For the past 9 years, I have been a statistician in a Department of Health Care Policy—a department also composed of health economists, medical sociologists, physicians, and general health policy researchers. The mission of the department is to conduct and publish research that assists policy makers to improve the quality and financing of health care in the United States.
Because of the collaborative culture in my department, recognition of the value of considering and ultimately using methods developed in other disciplines is the norm, not the exception. In this environment, a statistician who is unfamiliar with instrumental variables, structural equation modeling, or the use of theoretical economic and sociological models to motivate and supplement empirical analysis quickly adds these to his/her repertoire. This contrasts with the scenario in the study-section depicted in Dowd's paper! Conversely, the economists, sociologists, and physician researchers in my department become acquainted with a wider range of statistical models, methods, and practices (e.g., hierarchical, mixed-membership, and multivariate models; Bayesian analysis; experimental design; and methods for evaluating the sensitivity of results to model assumptions) than they might have otherwise.
Because most of my collaborative research projects involve observational data, concerns about selection of patients (or health providers and health plans) into treatments are paramount. In formulating an analysis plan, consideration is given to all methods of analysis with the choice ultimately depending on what is most appropriate for the problem at hand. If a strong instrumental variable is available (i.e., one backed by strong theoretical arguments), this would suggest using an instrumental variables analysis. If inundated with predictor variables but lacking a good instrument, then propensity scores methods would become more attractive. If interaction(s) involving the treatment were thought to be present or there was interest in testing for such effects, then multiple regression analysis, possibly in the context of an instrumental variable or propensity score analysis, would be considered. If more than one of these approaches can be applied to a problem, we might perform each and compare the results in order to evaluate the sensitivity to results of the differing assumptions. If large differences are found, we try to provide explanations. This often involves further empirical analysis, perhaps using simulation experiments, as well as theoretical models based on the insights of social scientists and physicians, all of which can lead to a more enlightened analysis.
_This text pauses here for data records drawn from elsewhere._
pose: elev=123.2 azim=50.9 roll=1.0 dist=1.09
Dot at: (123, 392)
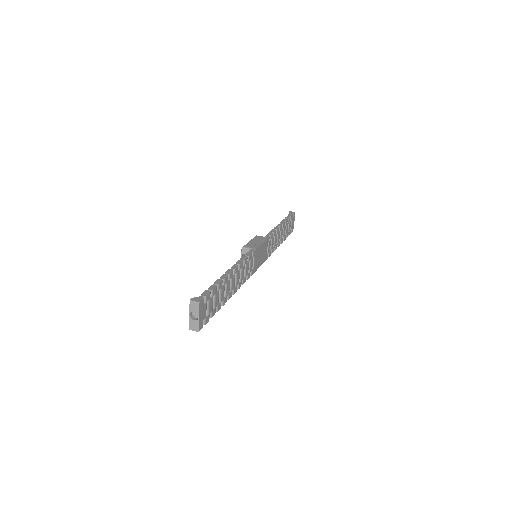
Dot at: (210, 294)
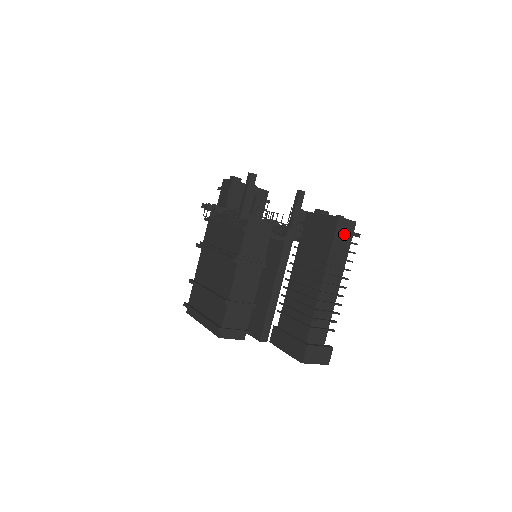
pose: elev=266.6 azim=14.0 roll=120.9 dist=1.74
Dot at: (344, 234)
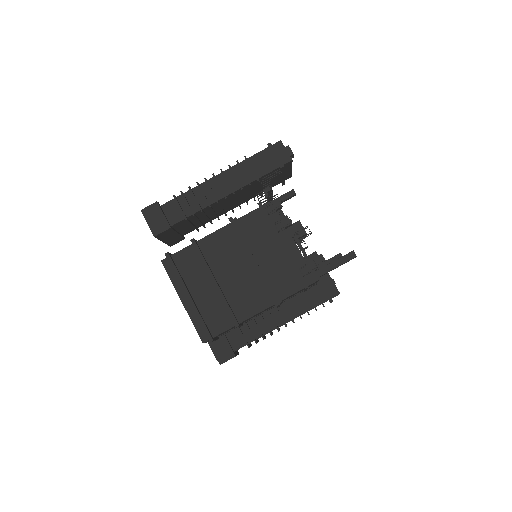
Dot at: occluded
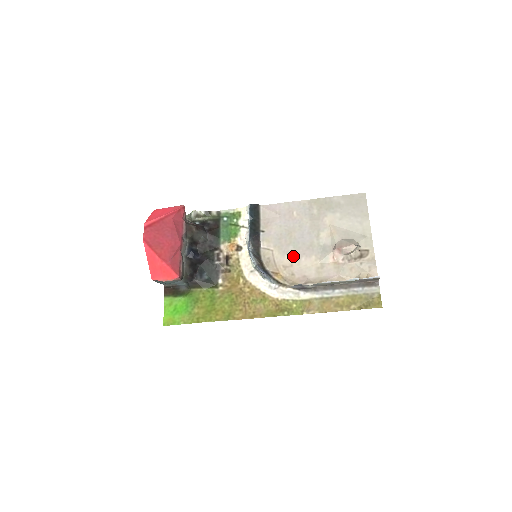
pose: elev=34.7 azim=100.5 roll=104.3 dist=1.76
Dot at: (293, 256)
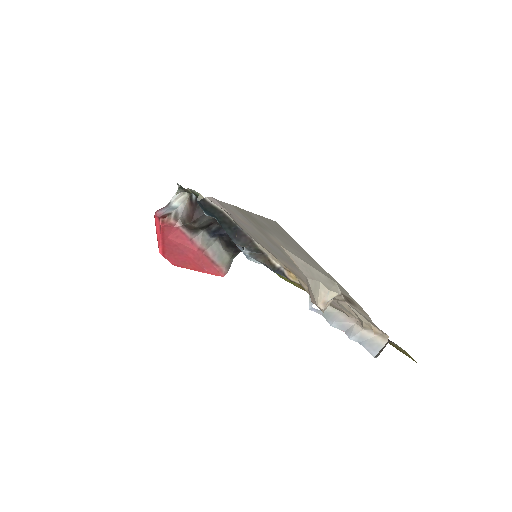
Dot at: (285, 263)
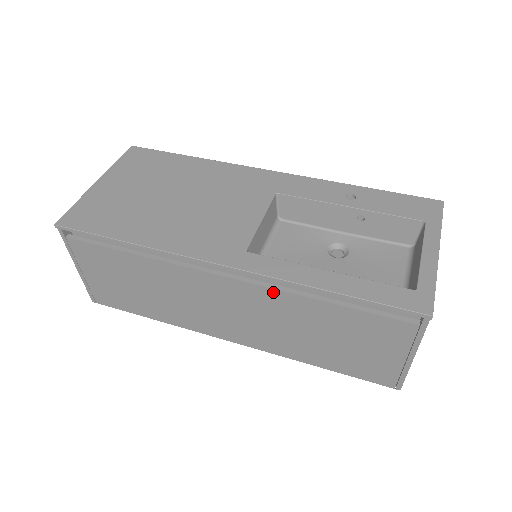
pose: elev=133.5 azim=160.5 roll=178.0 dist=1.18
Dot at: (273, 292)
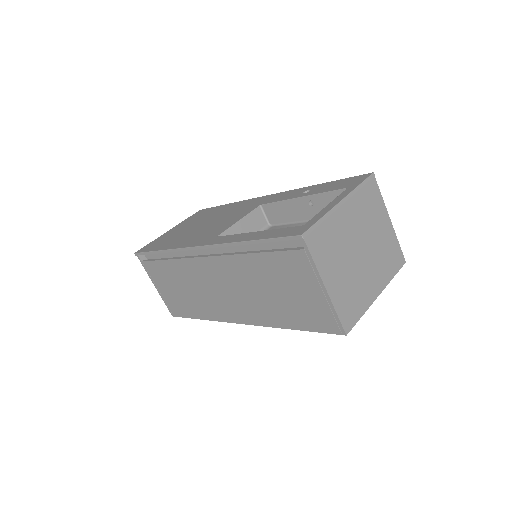
Dot at: (229, 258)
Often the randomized trial data we use have their own difficulties. For example, randomized clinical trials in mental health are notorious for treatment noncompliance and subsequent nonresponse. To overcome these problems, we have used principal stratification methods to move beyond intention-to-treat analysis (O'Malley and Normand 2005
). Surveys are another valuable source of data for health policy and health services research. An integral step in designing a survey is the removal of redundant items, while in designing reports based on survey data it is often desirable to combine items into meaningful scales. Latent variable models such as factor analysis (traditionally the domain of sociology and psychology) are often used to study the correlation structure of the survey items and in so doing help accomplish these objectives (O'Malley et al. 2005
Some problems we encounter present new challenges for causal inference. A prime example is social network analysis. Network data are characterized by interdependence among individuals. For example, the same individual may influence and be influenced by multiple other individuals. Thus, the data embody complex dependence structures that provide serious difficulties for statistical inference. For example, if individual A influences individual B and individual C influences individual A, then A's treatment (including influence from C) may affect B's outcome. This violates the stable unit treatment value assumption (SUTVA), a condition for identifying causal effects (Rubin 1980
). Sobel (2006)
and Hudgens and Halloran (2008)
investigate identifying causal effects when SUTVA is violated, but to my knowledge this has not been addressed generally in the context of social network data.